Tuesday, February 19, 2013

Implantable Device Reduces Seizures In Epileptic Patients



A new research article published February 18, 2013 shows a medical device company recently received funding from a branch of the National Institutes of Health (NIH) to conduct a new two-Phase clinical trial for an internally-implanted electronic device that may help treat epilepsy.
NeuroSigma Inc., the company behind the device, is basing the new trial on evidence of another similar device, an electronic patch that has been shown to reduce symptoms of depression by up to 50 percent. That device, the non-invasive external trigeminal nerve stimulation (eTNS) system, was implemented in a randomized controlled trial reported online in the January 30, 2013 issue of the journal Neurology.
The eTNS system, which is worn on the forehead while patients sleep, is connected via wires to a battery pack and sends stimulating signals to nerves under the skin that feed deep inside the brain to key regions associated with mood.
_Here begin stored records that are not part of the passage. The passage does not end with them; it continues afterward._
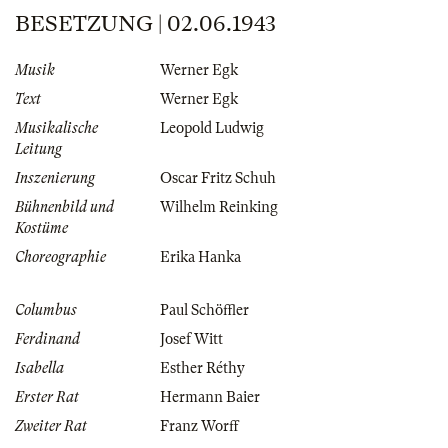
BESETZUNG | 02.06.1943
Musik
Werner Egk
Text
Werner Egk
Musikalische
Leopold Ludwig
Leitung
Inszenierung
Oscar Fritz Schuh
Bühnenbild und
Wilhelm Reinking
Kostüme
Choreographie
Erika Hanka
Columbus
Paul Schöffler
Ferdinand
Josef Witt
Isabella
Esther Réthy
Erster Rat
Hermann Baier
Zweiter Rat
Franz Worff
The trial showed to cause a 50 percent improvement in symptoms of people suffering from depression.
“The patch is placed on the skin above the eyebrows and stimulates the nerve under the skin. It generates pulses of very low current – it feels like a mild tingling,” device inventor Dr. Christopher DeGiorgio, a professor of neurology atUCLA, told The Telegraph.
A second small study also published in the journal Neurology, has found that the patch also helps patients suffering from epilepsy, apparently reducing the number of seizures they have by as much as 40 percent.